Glucose-lowering mechanism by clofibrate was studied in non-insulin dependent diabetics managed with dietary therapy alone. Clofibrate 1500 mg was administered for 1 month to 15 patients, and 75 g oral glucose tolerance test and insulin tolerance test were carried out before and after 1 month of the treatment. Fasting plasma glucose values were decreased from 9.34 +/- 0.53 mmol/l to 7.58 +/- 0.33 mmol/l (P less than 0.01), and fasting insulin levels were decreased from 13.8 +/- 1.7 microunits/ml to 10.1 +/- 1.5 microunits/ml (P less than 0.05). However, insulinogenic index and sigma IRI/sigma glucose ratio during 75 g oral glucose tolerance test were not changed. Enhanced glucose fall in insulin tolerance test was also observed. As these results suggested the enhanced tissue sensitivity to insulin, we examined the insulin binding to erythrocytes before and at 3 months' treatment of clofibrate in 10 non-insulin dependent diabetics.
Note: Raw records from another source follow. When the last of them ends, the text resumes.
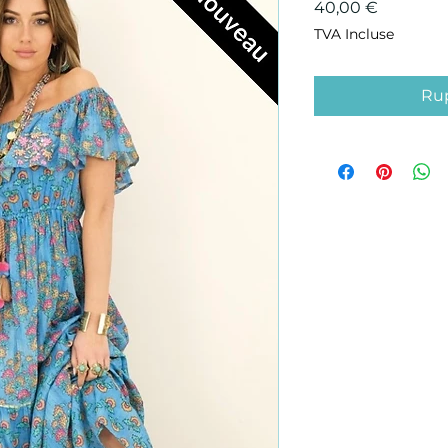
Prix
40,00 €
TVA Incluse
Rup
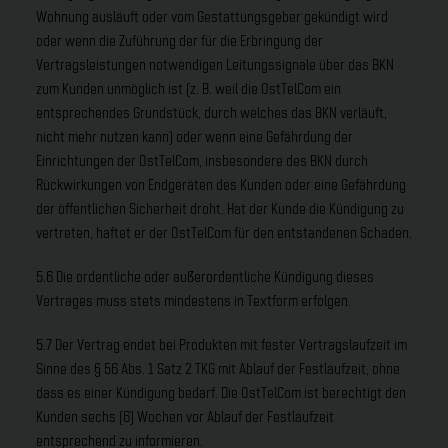
Wohnung ausläuft oder vom Gestattungsgeber gekündigt wird
oder wenn die Zuführung der für die Erbringung der
Vertragsleistungen notwendigen Leitungssignale über das BKN
zum Kunden unmöglich ist (z. B. weil die OstTelCom ein
entsprechendes Grundstück, durch welches das BKN verläuft,
nicht mehr nutzen kann) oder wenn eine Gefährdung der
Einrichtungen der OstTelCom, insbesondere des BKN durch
Rückwirkungen von Endgeräten des Kunden oder eine Gefährdung
der öffentlichen Sicherheit droht. Hat der Kunde die Kündigung zu
vertreten, haftet er der OstTelCom für den entstandenen Schaden.
5.6 Die ordentliche oder außerordentliche Kündigung dieses
Vertrages muss stets mindestens in Textform erfolgen.
5.7 Der Vertrag endet bei Produkten mit fester Vertragslaufzeit im
Sinne des § 56 Abs. 1 Satz 2 TKG mit Ablauf der Festlaufzeit, ohne
dass es einer Kündigung bedarf. Die OstTelCom ist berechtigt den
Kunden sechs (6) Wochen vor Ablauf der Festlaufzeit
entsprechend zu informieren.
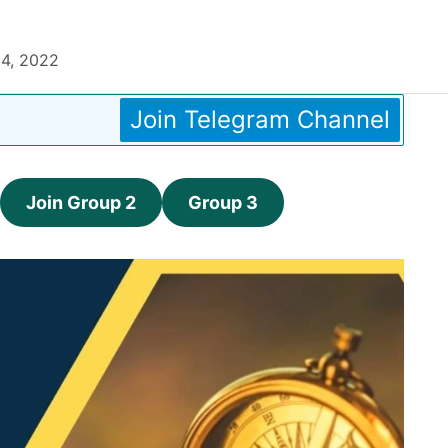
4, 2022
Join Telegram Channel
Join Group 2
Group 3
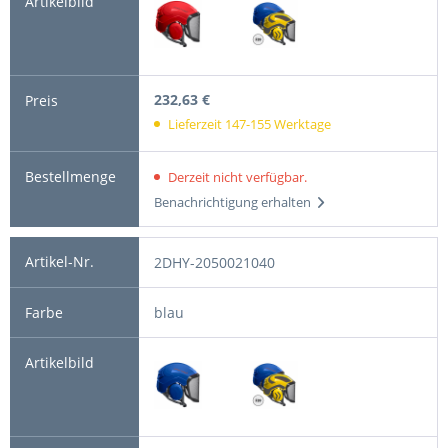
232,63 €
Lieferzeit 147-155 Werktage
Derzeit nicht verfügbar.
Benachrichtigung erhalten
2DHY-2050021040
blau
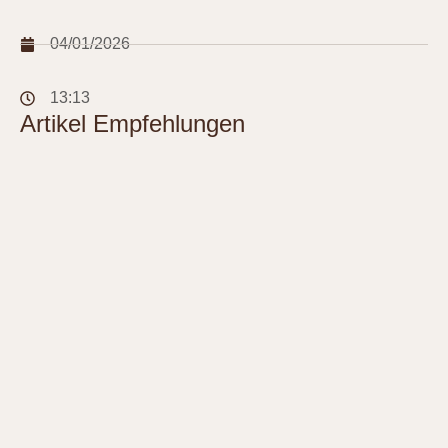
04/01/2026
13:13
Artikel Empfehlungen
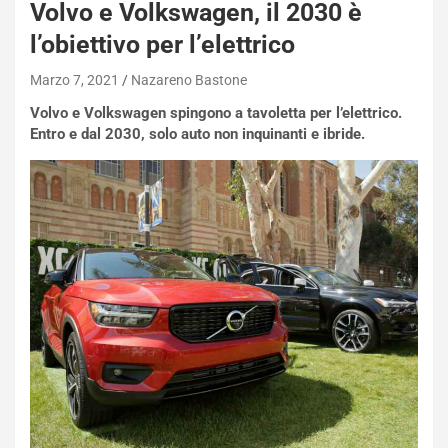
Volvo e Volkswagen, il 2030 è
l’obiettivo per l’elettrico
Marzo 7, 2021
Nazareno Bastone
Volvo e Volkswagen spingono a tavoletta per l’elettrico.
Entro e dal 2030, solo auto non inquinanti e ibride.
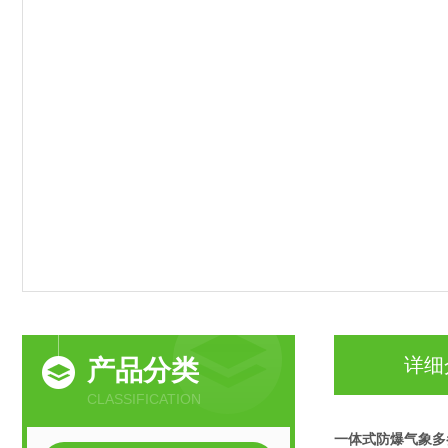
详细
产品分类
CLASSIFICATION
一体式防爆气象多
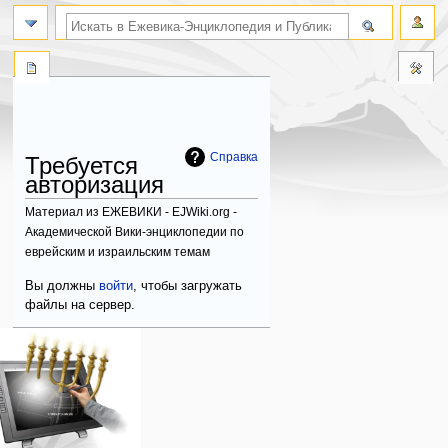
поиск по словам
Справка
Требуется
авторизация
Материал из ЕЖЕВИКИ - EJWiki.org -
Академической Вики-энциклопедии по
еврейским и израильским темам
Перейти
Перейти
Вы должны
войти
, чтобы загружать
к
к
файлы на сервер.
навигации
поиску
Навигация
персональные инструменты
действия на странице
категории
Израиль:Страна и
войти
служебная
государство
запрос
страница
Иудаизм
учётной
Народ
записи
Проекты
Проекты/Участники/
дополнения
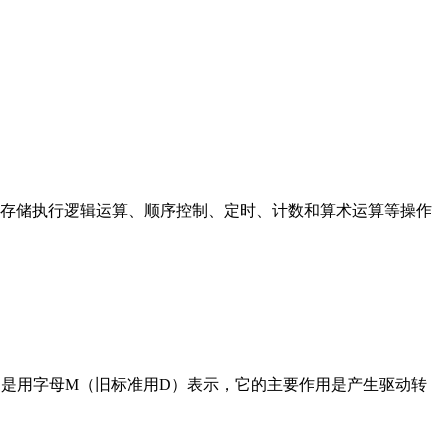
存储执行逻辑运算、顺序控制、定时、计数和算术运算等操作
在电路中是用字母M（旧标准用D）表示，它的主要作用是产生驱动转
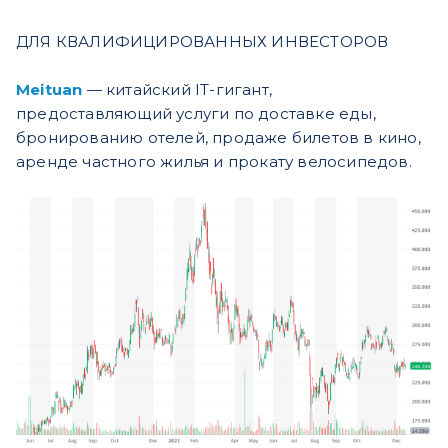
ДЛЯ КВАЛИФИЦИРОВАННЫХ ИНВЕСТОРОВ
Meituan
— китайский IT-гигант,
предоставляющий услуги по доставке еды,
бронированию отелей, продаже билетов в кино,
аренде частного жилья и прокату велосипедов.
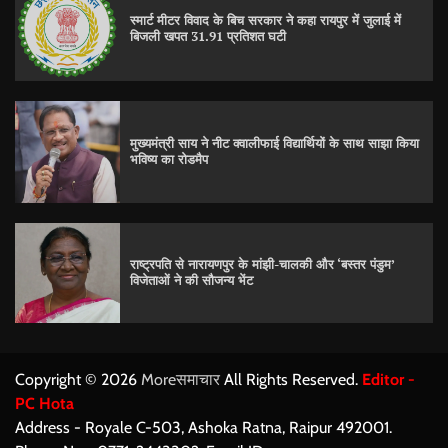
स्मार्ट मीटर विवाद के बिच सरकार ने कहा रायपुर में जुलाई में
बिजली खपत 31.91 प्रतिशत घटी
मुख्यमंत्री साय ने नीट क्वालीफाई विद्यार्थियों के साथ साझा किया
भविष्य का रोडमैप
राष्ट्रपति से नारायणपुर के मांझी-चालकी और ‘बस्तर पंडुम’
विजेताओं ने की सौजन्य भेंट
Copyright © 2026
Moreसमाचार
All Rights Reserved.
Editor -
PC Hota
Address - Royale C-503, Ashoka Ratna, Raipur 492001.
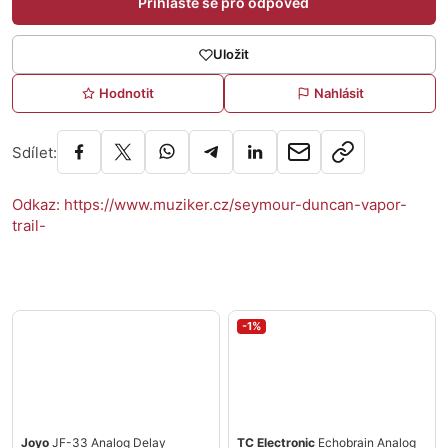
Přihlaste se pro odpověď
Uložit
Hodnotit
Nahlásit
Sdílet:
Odkaz: https://www.muziker.cz/seymour-duncan-vapor-
trail-
-1%
Joyo
JF-33 Analog Delay
TC Electronic
Echobrain Analog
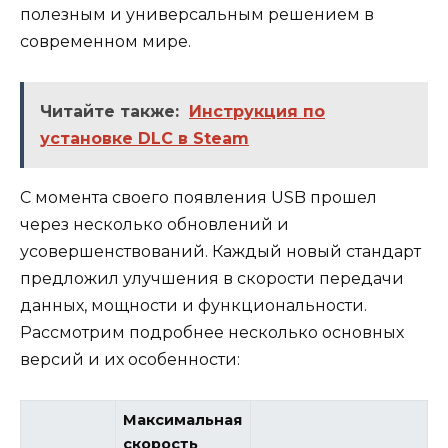
полезным и универсальным решением в
современном мире.
Читайте также:
Инструкция по
установке DLC в Steam
С момента своего появления USB прошел
через несколько обновлений и
усовершенствований. Каждый новый стандарт
предложил улучшения в скорости передачи
данных, мощности и функциональности.
Рассмотрим подробнее несколько основных
версий и их особенности:
Максимальная
скорость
Insulin bindings were increased from 3.41 +/- 0.17% to 4.11 +/- 0.20% in the presence of 1 ng/ml of native insulin (P less than 0.01). This increased binding was due to an increased affinity without a change in the number of insulin receptors. These results suggest that improved glucose tolerance by clofibrate might be derived from the enhanced tissue sensitivity to insulin, probably through an enhanced affinity of insulin receptors.